[Stored data]
————————
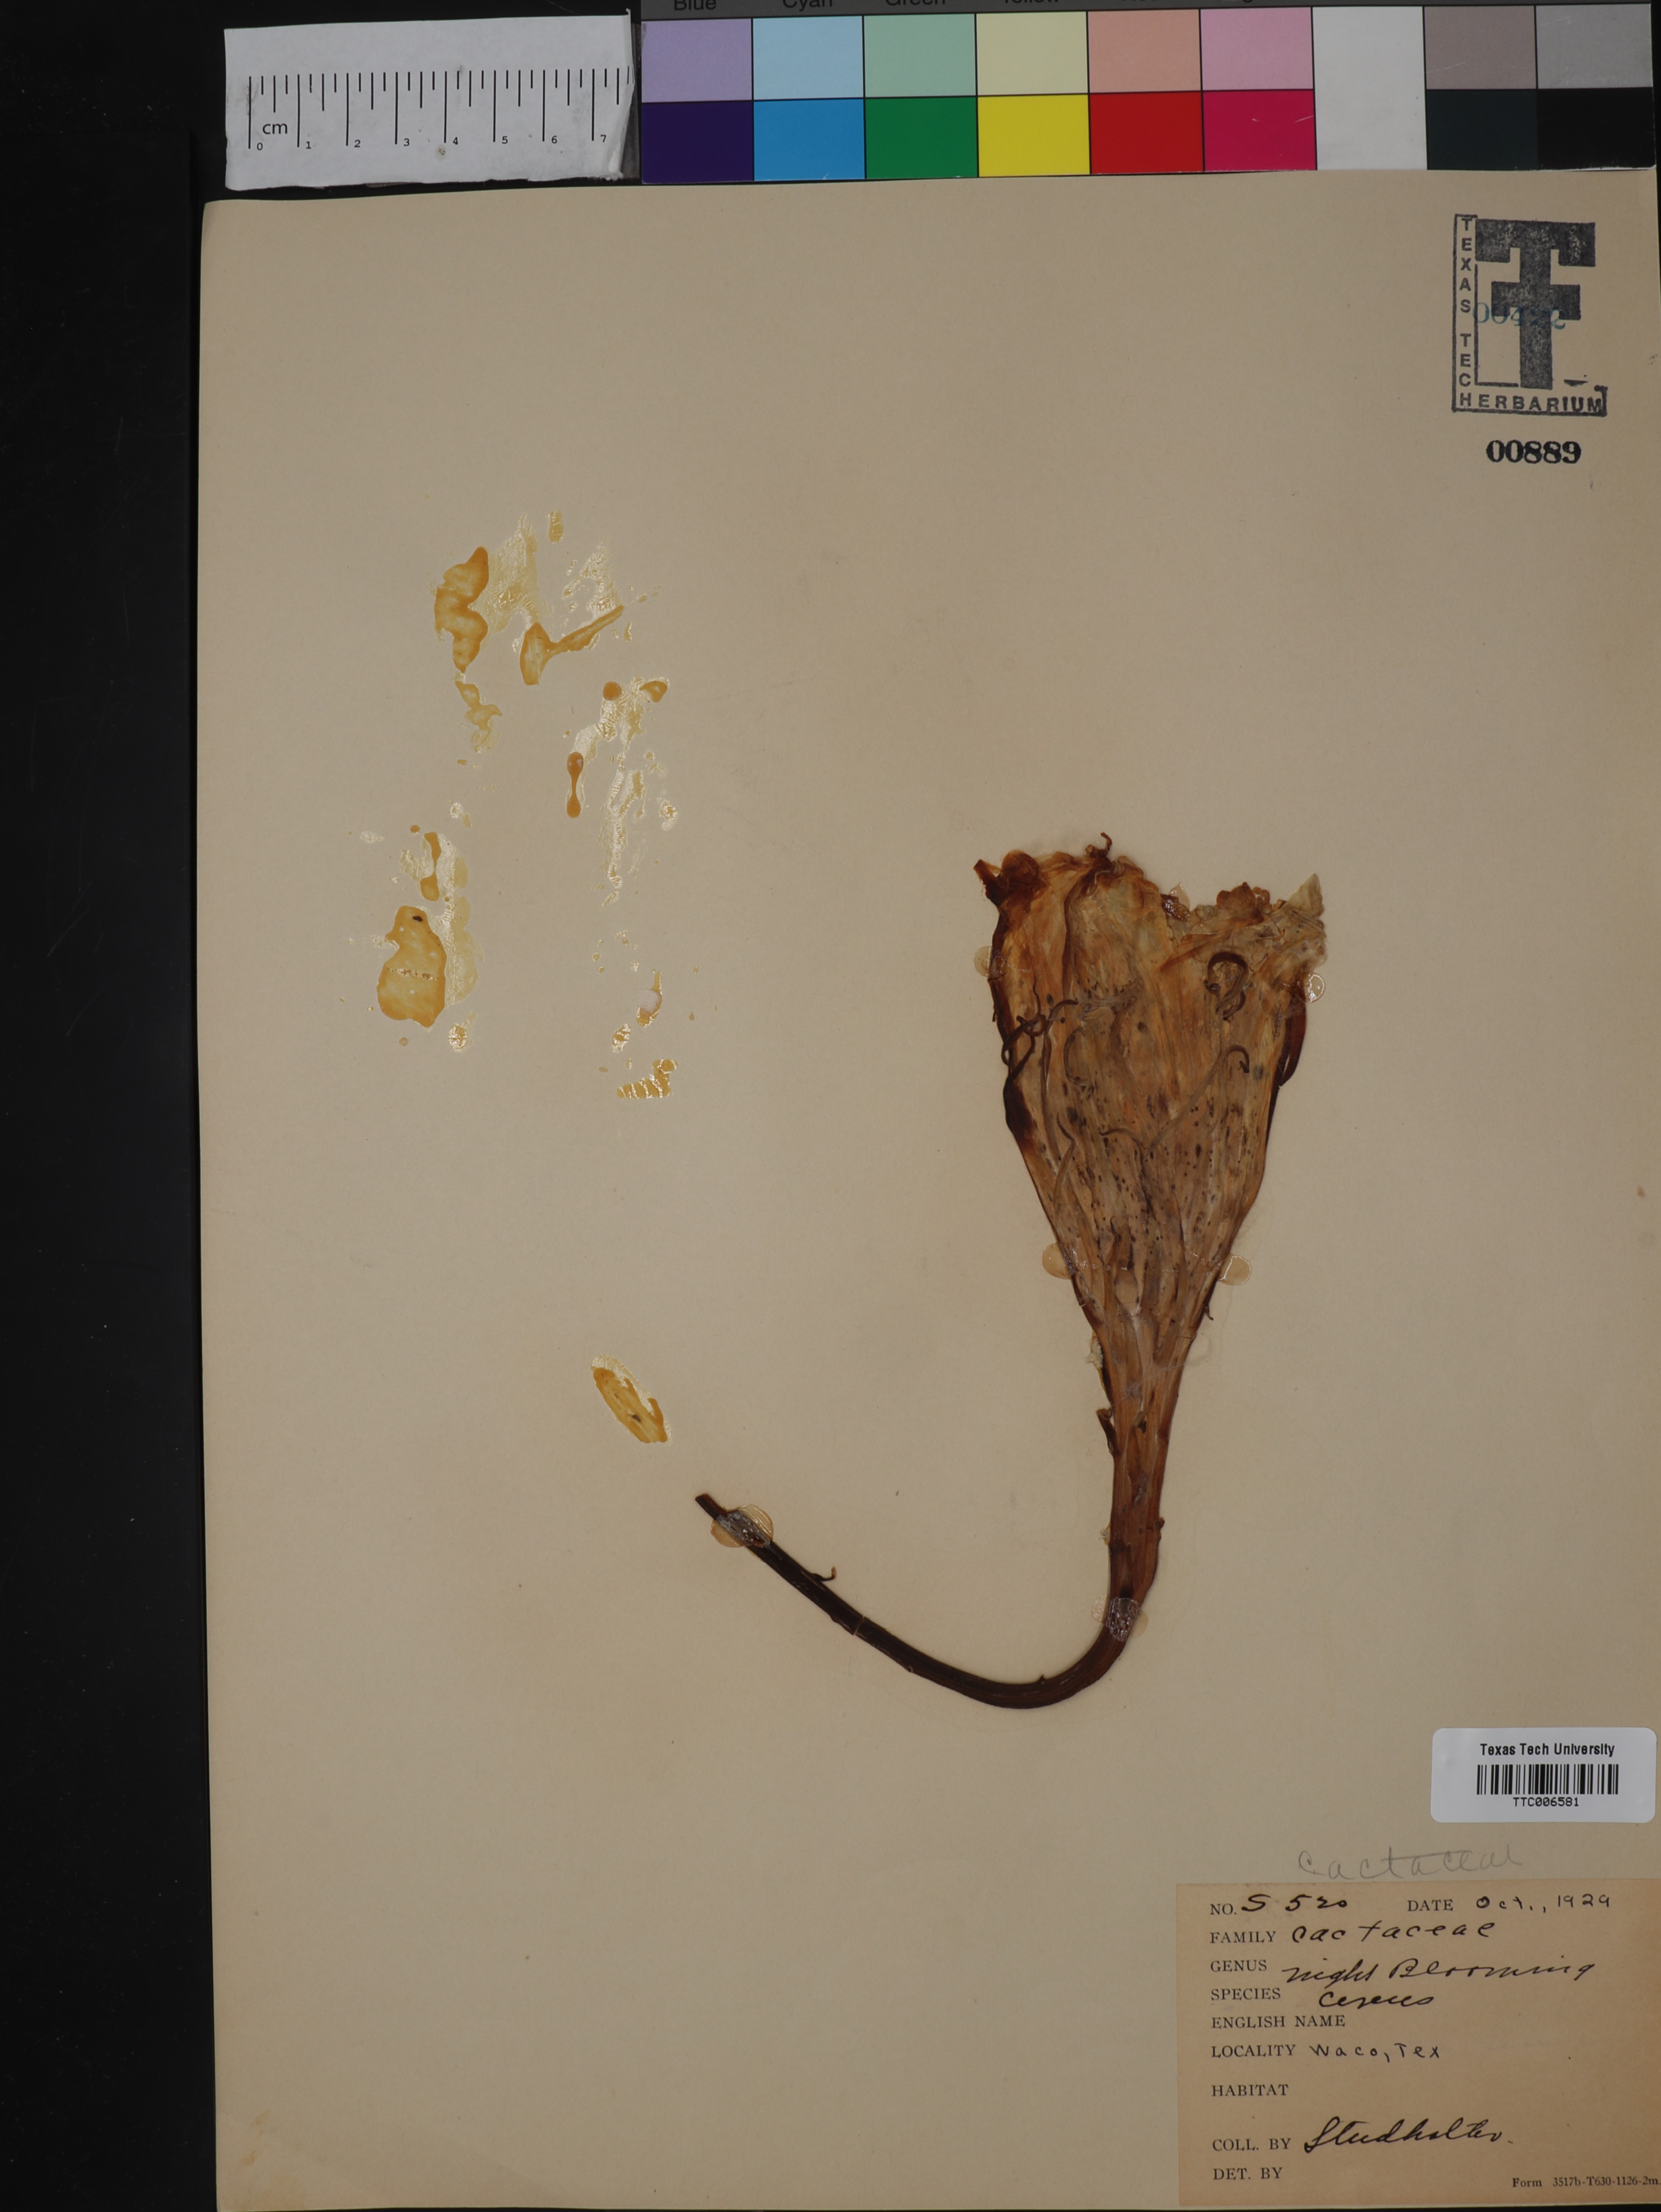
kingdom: Plantae
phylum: Tracheophyta
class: Magnoliopsida
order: Caryophyllales
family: Cactaceae
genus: Cereus
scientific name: Cereus
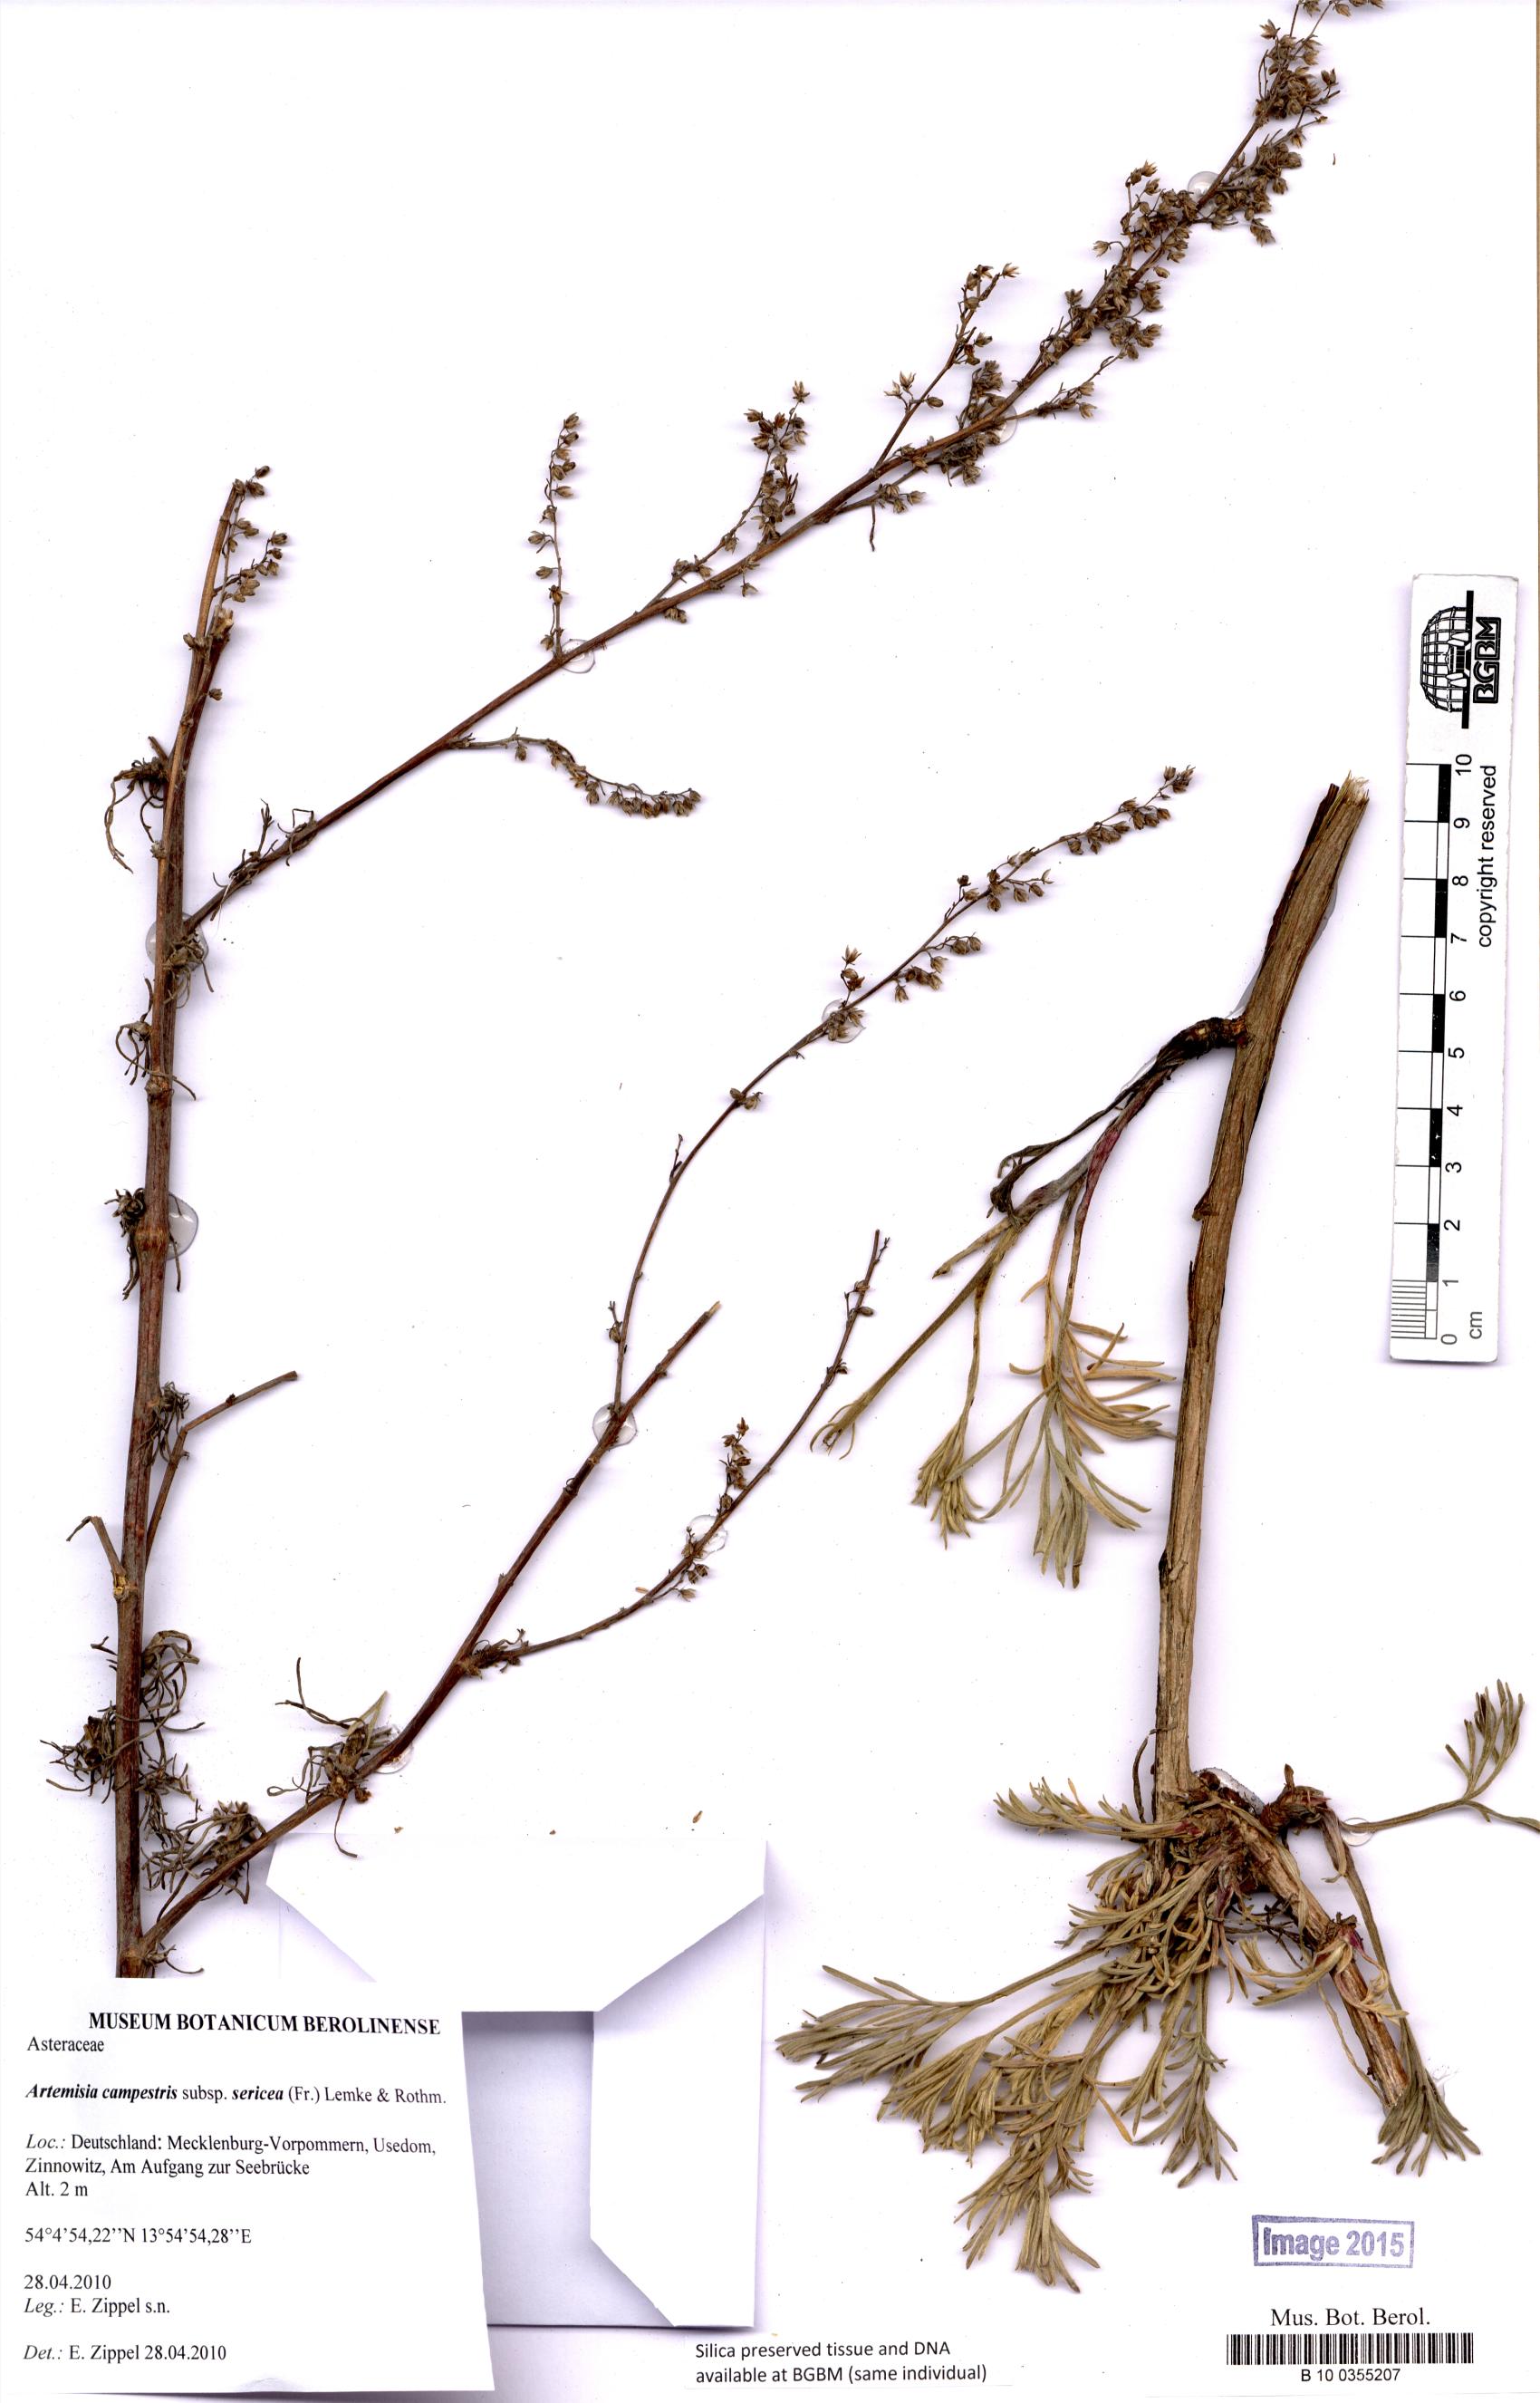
————————
● **Task goal**:
Lay out the lines of all the rows above as a Markdown table with two columns, Num for the line number and Entry for the line itself, omitting blank lines. Leave the pictures out of your answer.

● **Task solution**:
| Num | Entry |
|---|---|
| 1 | kingdom: Plantae |
| 2 | phylum: Tracheophyta |
| 3 | class: Magnoliopsida |
| 4 | order: Caryophyllales |
| 5 | family: Cactaceae |
| 6 | genus: Cereus |
| 7 | scientific name: Cereus |